Johannesburg - Nigeria will hope to end an astonishing 19-year wait for a continental title on Sunday evening at the National Stadium when they take on Burkina Faso in the Africa Cup of Nations final.
Stephen Keshi was the Nigeria captain back in 1994 in Tunisia, though he missed the final with an injury, as the Super Eagles beat Zambia 2-1, with an Emmanuel Amuneke double.
Since then, despite producing a litany of talented players, Nigeria have continually failed to live up to continental expectations, their last final appearance coming way back in 2000. Now with Keshi at the helm as coach, they have a fantastic chance to make amends.
There is also a particular irony to the fact that it is on the shores of South Africa that Nigeria have created this opportunity.
Bafana Bafana won the Nations Cup subsequent to Tunisia ’94 on home soil in 1996. Yet Nigeria, the holders, were missing from that competition, boycotting South Africa in the midst of a political row.
Nigerians have always maintained that the Super Eagles would have won in 1996 had they attended. Capturing the 2013 edition at South Africa’s National Stadium will provide an interesting coup de grace.
Not too much was expected of the current Nigerian side when the Nations Cup began.
Keshi put together a side made up of fewer overseas-based stars than previous editions, leaving out the likes of Peter Odemwingie. And criticism grew as Nigeria drew their first two games with the Burkinabe and Zambia.
Indeed, it took a couple of late Victor Moses penalties against Ethiopia to book the Super Eagles’ place in the last eight. Nigeria, however, have caught fire in the knockout rounds, stunning tournament favourites Ivory Coast with a sensational display, and then walloping Mali in the semis.
Keshi made the brave decision to drop his captain, Joseph Yobo, after the first game, and Nigeria’s defence has been resolute ever since, while in midfield, John Obi Mikel is finally living up to his reputation in international colours.
In attack, Victor Moses has been sensational, tearing Mali to shreds in the early stages of the semi-final, and Emmanuel Emenike of Mpumalanga Black Aces and FC Cape Town fame, is another living up to the hype in the Nigerian attack.
In Nigeria’s way, however, is a Burkina Faso side proving that the underdog’s bark remains firmly as fierce as its bite at the Africa Cup of Nations. As Zambia unexpectedly surged all the way to the title last year, so Paul Put’s Burkina Faso will hope to stun another higher-ranked side in Sunday’s final.
The Stallions have built their run to the final on an immense defence, with just two goals conceded, one from open play (albeit against Nigeria), in the entire tournament so far.

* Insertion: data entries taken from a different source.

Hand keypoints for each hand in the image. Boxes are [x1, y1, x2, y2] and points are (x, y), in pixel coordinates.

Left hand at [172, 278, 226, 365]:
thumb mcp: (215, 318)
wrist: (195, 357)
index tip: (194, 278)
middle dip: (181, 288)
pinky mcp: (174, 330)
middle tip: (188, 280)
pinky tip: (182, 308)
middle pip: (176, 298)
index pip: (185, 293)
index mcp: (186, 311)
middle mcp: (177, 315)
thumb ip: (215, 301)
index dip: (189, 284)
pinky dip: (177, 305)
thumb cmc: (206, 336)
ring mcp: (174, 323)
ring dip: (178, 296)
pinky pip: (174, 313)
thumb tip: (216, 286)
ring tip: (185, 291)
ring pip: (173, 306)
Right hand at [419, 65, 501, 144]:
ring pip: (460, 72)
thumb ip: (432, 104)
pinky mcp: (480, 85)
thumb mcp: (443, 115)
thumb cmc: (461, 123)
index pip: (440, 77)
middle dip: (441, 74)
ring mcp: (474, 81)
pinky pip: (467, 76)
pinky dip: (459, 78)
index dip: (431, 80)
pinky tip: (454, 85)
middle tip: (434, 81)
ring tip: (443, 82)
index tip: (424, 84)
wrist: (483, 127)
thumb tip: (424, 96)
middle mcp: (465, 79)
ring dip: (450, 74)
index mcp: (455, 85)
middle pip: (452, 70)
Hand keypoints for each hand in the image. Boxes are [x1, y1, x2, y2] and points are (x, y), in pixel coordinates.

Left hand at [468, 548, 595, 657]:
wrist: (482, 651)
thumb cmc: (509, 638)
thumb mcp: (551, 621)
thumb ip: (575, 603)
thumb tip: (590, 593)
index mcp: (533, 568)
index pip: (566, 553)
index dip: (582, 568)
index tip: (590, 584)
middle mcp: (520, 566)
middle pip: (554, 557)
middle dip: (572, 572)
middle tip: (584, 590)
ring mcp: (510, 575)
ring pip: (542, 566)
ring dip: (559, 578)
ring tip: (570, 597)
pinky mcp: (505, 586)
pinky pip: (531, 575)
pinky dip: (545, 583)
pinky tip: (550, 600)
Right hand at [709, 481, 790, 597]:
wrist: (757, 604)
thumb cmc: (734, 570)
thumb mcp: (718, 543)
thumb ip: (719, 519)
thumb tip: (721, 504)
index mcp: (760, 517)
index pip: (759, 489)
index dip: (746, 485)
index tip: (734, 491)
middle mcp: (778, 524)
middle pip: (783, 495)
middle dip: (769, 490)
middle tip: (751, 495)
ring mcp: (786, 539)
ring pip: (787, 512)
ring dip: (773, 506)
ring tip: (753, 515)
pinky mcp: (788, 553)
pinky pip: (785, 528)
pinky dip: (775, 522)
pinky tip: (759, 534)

In attack, meanwhile, even the loss of Alain Traore to injury has not stalled their progress, winger Jonathan Pitroipa already a candidate for player of the tournament and giant striker Artistide Bance stepping up to net the vital equaliser in the semi-final against Ghana.
Burkina Faso, having overcome a dreadful refereeing display from Slim Jedidi in that semi-final, may also feel that their name is somehow on the trophy this year.
Nigeria have their own reason to believe in destiny. A cracking final, in front of a sell-out crowd, is on the cards.
Charles Kabore (Burkina Faso) v John Obi Mikel (Nigeria)
Kabore, the Burkinabe captain, has run the midfield hard yards with aplomb for the Stallions in this tournament, be it winning the ball back for his country or supplying sublime passes for his front line. The Marseille midfielder is only 24, but this is his third Nations Cup finals and his experience will be crucial on Sunday. In Mikel, however, Kabore has a counterpart in the international form of his life. His performance against the Ivory Coast in the quarter-final was exceptional, taking Yaya Toure out of the game, and his standard has not dropped much in the rest of the tournament. Mikel has plenty of attacking qualities too, if not necessarily in his goalscoring, notable in the brilliant pass that sent Ahmed Musa through for Nigeria’s fourth in the semi-final thrashing of Mali.
Aristide Bance (Burkina Faso) v Emmanuel Emenike (Nigeria)
With Alain Traore injured during the group stages, striker Bance has become a figure of increasing importance for the Burkinabe at this Africa Cup of Nations. In the semi-final it was Bance, with his distinctive blonde locks, who was the right man in the right place, popping up to curl home the Burkinabe’s equaliser against Ghana. Bance then kept his cool to net his side’s final penalty in the shoot-out. Emenike, meanwhile, netted Nigeria’s goal in the January 21st meeting with the Burkinabe in Nelspruit and has carried his good form through the tournament, netting in the 1-1 draw with Zambia, in the 2-1 quarter-final win over the Ivory Coast, and, albeit via a massive deflection, in the 4-1 semi-final win over Mali. The top goalscorer award looms, and, he will hope, the continental title too.